The open-sourcing of Grok under the Apache License 2.0 allows for commercial usage, alterations, and distribution of the model. However, it can’t be trademarked, and it comes without any liability or warranty. Users are also required to keep the original license and copyright notices intact and must clearly indicate any modifications they’ve implemented.
Grok’s structure, crafted with a unique training stack built on JAX and Rust in October 2023, introduces novel methods in neural network architecture. The model is designed to use only 25% of its weights for each token, boosting its performance and efficiency.
Initially, Grok was a proprietary or “closed source” model launched in November 2023. Until its recent open-sourcing, it was available exclusively on Elon Musk’s affiliated social network, X (previously known as Twitter), through the X Premium+ subscription service. This service was priced at $16 monthly or $168 annually.
While Grok is now open source, its release doesn’t include the entire set of data it was trained on. This detail isn’t crucial for using the model since it’s already been trained, but it means users can’t see the specific data it learned from. It’s suggested that it might have been trained on user text posts from X, as the xAI blog vaguely mentions the model was “trained on a large amount of text data, not fine-tuned for any particular task.”
Additionally, the open-source version of Grok lacks access to the real-time information on X, a feature Musk highlighted as a key advantage of Grok over other large language models. To utilize this real-time data feature, users would need to maintain a subscription to the paid service on X.
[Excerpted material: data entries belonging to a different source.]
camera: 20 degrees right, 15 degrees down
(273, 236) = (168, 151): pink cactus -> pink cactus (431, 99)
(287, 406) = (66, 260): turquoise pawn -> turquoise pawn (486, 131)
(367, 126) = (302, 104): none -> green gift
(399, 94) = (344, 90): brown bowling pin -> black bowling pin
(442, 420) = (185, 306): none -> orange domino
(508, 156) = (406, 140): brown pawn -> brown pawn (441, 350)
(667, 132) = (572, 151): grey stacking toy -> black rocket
Not Just Tech – A Business and PR Tactic
Grok, aimed to be a competitor to ChatGPT from OpenAI (a company Musk helped start and left in 2018), is named after a term that means “to fully understand.” It’s inspired by “The Hitchhiker’s Guide to the Galaxy,” a famous 1970s radio drama and book series by British author Douglas Adams, which was later made into a movie in 2005.
Musk promotes Grok as a funnier and less restricted alternative to ChatGPT and similar large language models. This approach is gaining traction, especially as users express concerns over AI censorship and errors, like those seen with Google Gemini. For instance, Gemini once implied Musk’s tweets could be as harmful as actions by Hitler, leading to widespread criticism from Musk and tech figures like Marc Andreessen, co-founder of a16z and an internet pioneer.
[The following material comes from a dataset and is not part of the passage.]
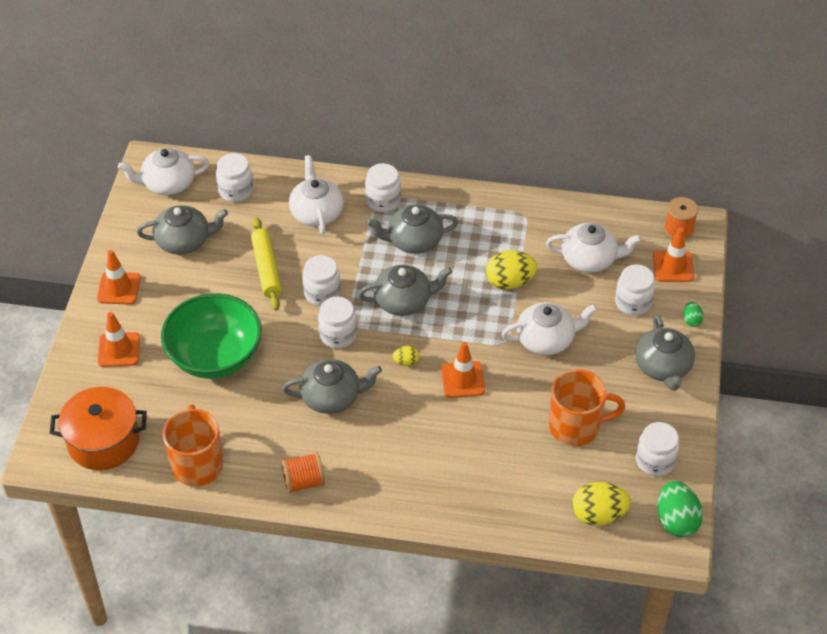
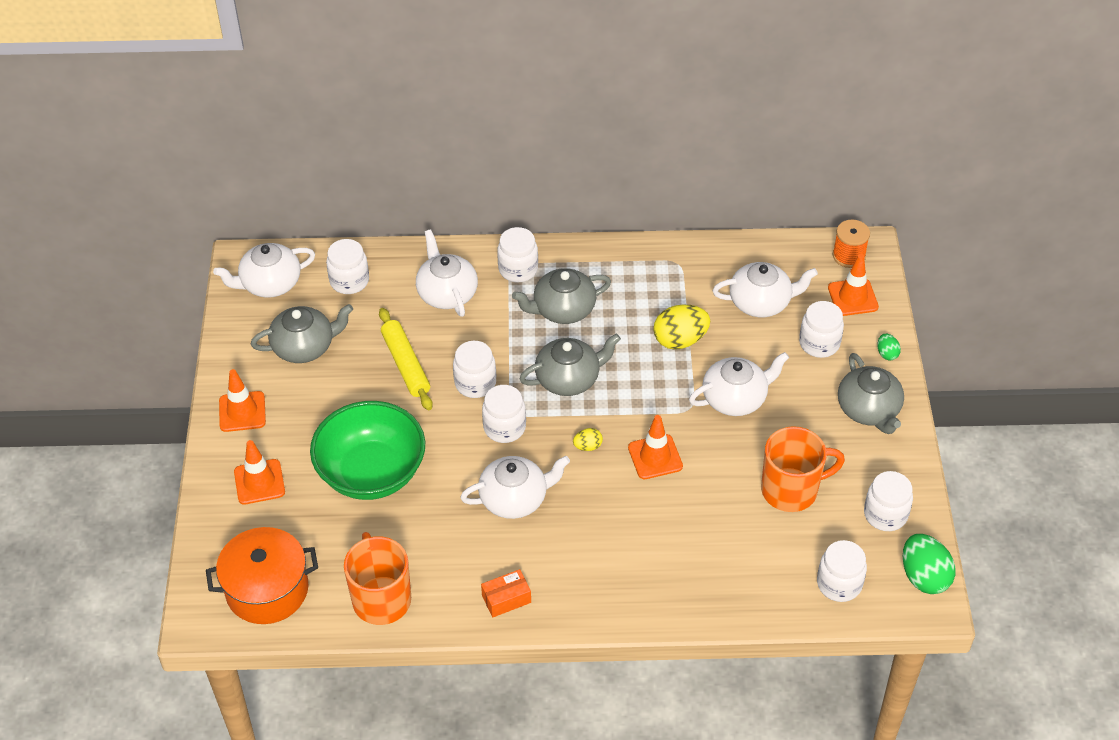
camera: 10 degrees left, 0 degrees up
(304, 481) = (506, 599): orange spool -> orange box
(332, 397) = (515, 498): grey teapot -> white teapot
(598, 515) = (839, 584): yellow egg -> white jar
Musk’s decision to make Grok open source serves as a strategic ideological move amidst his ongoing lawsuit and broader critiques of OpenAI, a company he co-founded and is now suing. He accuses OpenAI of straying from its original non-profit mission. In defense, OpenAI has publicly shared emails suggesting Musk might have been informed or even supportive of its shift to a proprietary, profit-driven model.
The AI community on X has greeted Grok’s release with enthusiasm and curiosity. Technical experts are particularly interested in its innovative use of GeGLU in feedforward layers and its unique approach to normalization, including the use of the sandwich norm technique. The release has even captured the attention of OpenAI employees, who have expressed intrigue in Grok’s capabilities.
Consequently, Grok’s release is expected to challenge other LLM providers, particularly those offering open source solutions, to demonstrate their superiority and value proposition to users.